## ACTIVITY
Omit the pictures from the listing below and print every remaining entry verbatim.

- - -

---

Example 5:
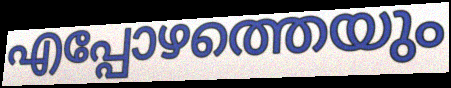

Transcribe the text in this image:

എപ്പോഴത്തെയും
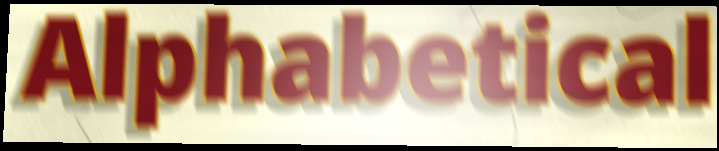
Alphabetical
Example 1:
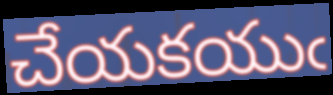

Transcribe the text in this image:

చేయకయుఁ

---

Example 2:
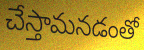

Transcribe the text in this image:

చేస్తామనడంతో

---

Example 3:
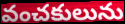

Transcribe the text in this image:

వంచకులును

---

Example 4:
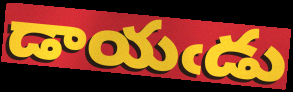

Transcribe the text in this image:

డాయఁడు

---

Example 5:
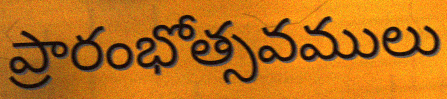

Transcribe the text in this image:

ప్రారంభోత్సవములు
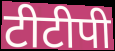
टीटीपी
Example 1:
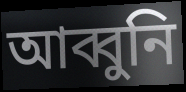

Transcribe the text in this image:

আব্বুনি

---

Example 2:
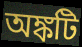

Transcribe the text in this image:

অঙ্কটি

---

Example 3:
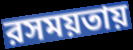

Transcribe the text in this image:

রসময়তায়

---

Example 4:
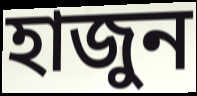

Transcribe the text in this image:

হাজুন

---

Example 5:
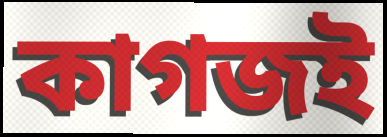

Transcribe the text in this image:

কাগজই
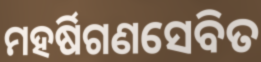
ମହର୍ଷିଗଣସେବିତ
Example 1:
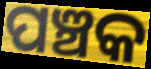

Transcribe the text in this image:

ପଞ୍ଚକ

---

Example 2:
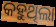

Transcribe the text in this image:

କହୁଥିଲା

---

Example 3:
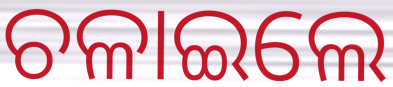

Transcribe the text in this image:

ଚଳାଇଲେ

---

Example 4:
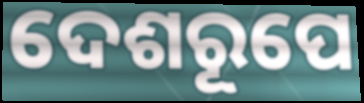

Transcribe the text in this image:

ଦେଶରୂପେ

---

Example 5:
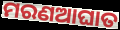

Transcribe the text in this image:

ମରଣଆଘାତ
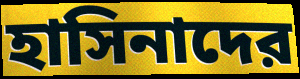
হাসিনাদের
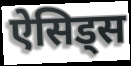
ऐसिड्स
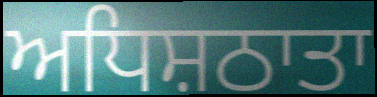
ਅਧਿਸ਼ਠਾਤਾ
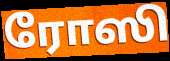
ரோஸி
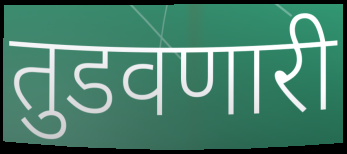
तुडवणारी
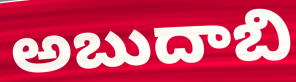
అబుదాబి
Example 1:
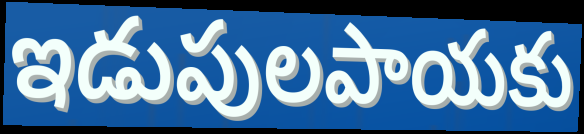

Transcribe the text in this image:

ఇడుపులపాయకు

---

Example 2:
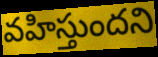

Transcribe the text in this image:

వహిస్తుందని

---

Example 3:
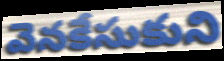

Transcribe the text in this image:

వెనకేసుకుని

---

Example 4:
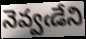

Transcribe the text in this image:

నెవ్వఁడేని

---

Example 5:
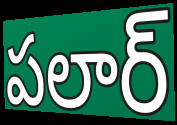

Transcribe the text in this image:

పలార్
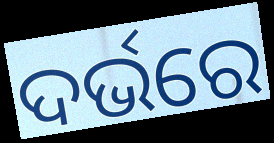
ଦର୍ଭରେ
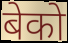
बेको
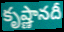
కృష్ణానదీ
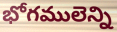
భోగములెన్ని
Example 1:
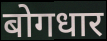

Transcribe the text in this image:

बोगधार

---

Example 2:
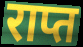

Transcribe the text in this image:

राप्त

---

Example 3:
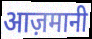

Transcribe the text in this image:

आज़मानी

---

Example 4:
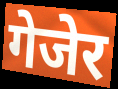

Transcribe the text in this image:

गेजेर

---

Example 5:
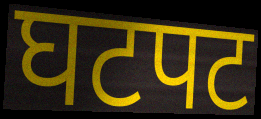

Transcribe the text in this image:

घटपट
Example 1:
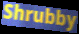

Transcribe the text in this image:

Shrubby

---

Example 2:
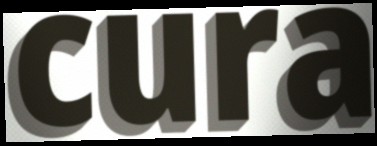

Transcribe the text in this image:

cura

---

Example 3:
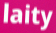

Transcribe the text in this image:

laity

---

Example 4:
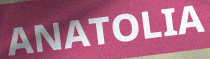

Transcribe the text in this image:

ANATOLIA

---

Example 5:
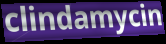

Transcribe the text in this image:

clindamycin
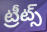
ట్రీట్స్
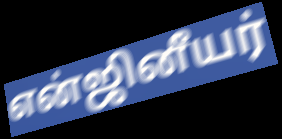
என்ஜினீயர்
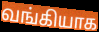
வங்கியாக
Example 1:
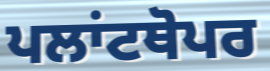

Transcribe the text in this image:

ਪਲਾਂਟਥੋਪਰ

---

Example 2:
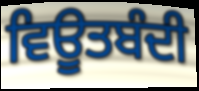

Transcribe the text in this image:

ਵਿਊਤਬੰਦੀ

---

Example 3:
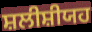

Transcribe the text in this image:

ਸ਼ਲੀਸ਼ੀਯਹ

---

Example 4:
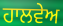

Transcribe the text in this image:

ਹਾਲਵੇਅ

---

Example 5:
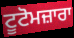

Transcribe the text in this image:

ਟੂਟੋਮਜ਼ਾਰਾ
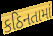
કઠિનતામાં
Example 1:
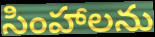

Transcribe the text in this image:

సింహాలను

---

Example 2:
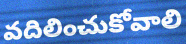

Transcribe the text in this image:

- - -

## ANSWER TO THIS PROBLEM
---

Example 5:

Transcribe the text in this image:

എപ്പോഴത്തെയും
Alphabetical
Example 1:

Transcribe the text in this image:

చేయకయుఁ

---

Example 2:

Transcribe the text in this image:

చేస్తామనడంతో

---

Example 3:

Transcribe the text in this image:

వంచకులును

---

Example 4:

Transcribe the text in this image:

డాయఁడు

---

Example 5:

Transcribe the text in this image:

ప్రారంభోత్సవములు
टीटीपी
Example 1:

Transcribe the text in this image:

আব্বুনি

---

Example 2:

Transcribe the text in this image:

অঙ্কটি

---

Example 3:

Transcribe the text in this image:

রসময়তায়

---

Example 4:

Transcribe the text in this image:

হাজুন

---

Example 5:

Transcribe the text in this image:

কাগজই
ମହର୍ଷିଗଣସେବିତ
Example 1:

Transcribe the text in this image:

ପଞ୍ଚକ

---

Example 2:

Transcribe the text in this image:

କହୁଥିଲା

---

Example 3:

Transcribe the text in this image:

ଚଳାଇଲେ

---

Example 4:

Transcribe the text in this image:

ଦେଶରୂପେ

---

Example 5:

Transcribe the text in this image:

ମରଣଆଘାତ
হাসিনাদের
ऐसिड्स
ਅਧਿਸ਼ਠਾਤਾ
ரோஸி
तुडवणारी
అబుదాబి
Example 1:

Transcribe the text in this image:

ఇడుపులపాయకు

---

Example 2:

Transcribe the text in this image:

వహిస్తుందని

---

Example 3:

Transcribe the text in this image:

వెనకేసుకుని

---

Example 4:

Transcribe the text in this image:

నెవ్వఁడేని

---

Example 5:

Transcribe the text in this image:

పలార్
ଦର୍ଭରେ
बेको
కృష్ణానదీ
భోగములెన్ని
Example 1:

Transcribe the text in this image:

बोगधार

---

Example 2:

Transcribe the text in this image:

राप्त

---

Example 3:

Transcribe the text in this image:

आज़मानी

---

Example 4:

Transcribe the text in this image:

गेजेर

---

Example 5:

Transcribe the text in this image:

घटपट
Example 1:

Transcribe the text in this image:

Shrubby

---

Example 2:

Transcribe the text in this image:

cura

---

Example 3:

Transcribe the text in this image:

laity

---

Example 4:

Transcribe the text in this image:

ANATOLIA

---

Example 5:

Transcribe the text in this image:

clindamycin
ట్రీట్స్
என்ஜினீயர்
வங்கியாக
Example 1:

Transcribe the text in this image:

ਪਲਾਂਟਥੋਪਰ

---

Example 2:

Transcribe the text in this image:

ਵਿਊਤਬੰਦੀ

---

Example 3:

Transcribe the text in this image:

ਸ਼ਲੀਸ਼ੀਯਹ

---

Example 4:

Transcribe the text in this image:

ਹਾਲਵੇਅ

---

Example 5:

Transcribe the text in this image:

ਟੂਟੋਮਜ਼ਾਰਾ
કઠિનતામાં
Example 1:

Transcribe the text in this image:

సింహాలను

---

Example 2:

Transcribe the text in this image:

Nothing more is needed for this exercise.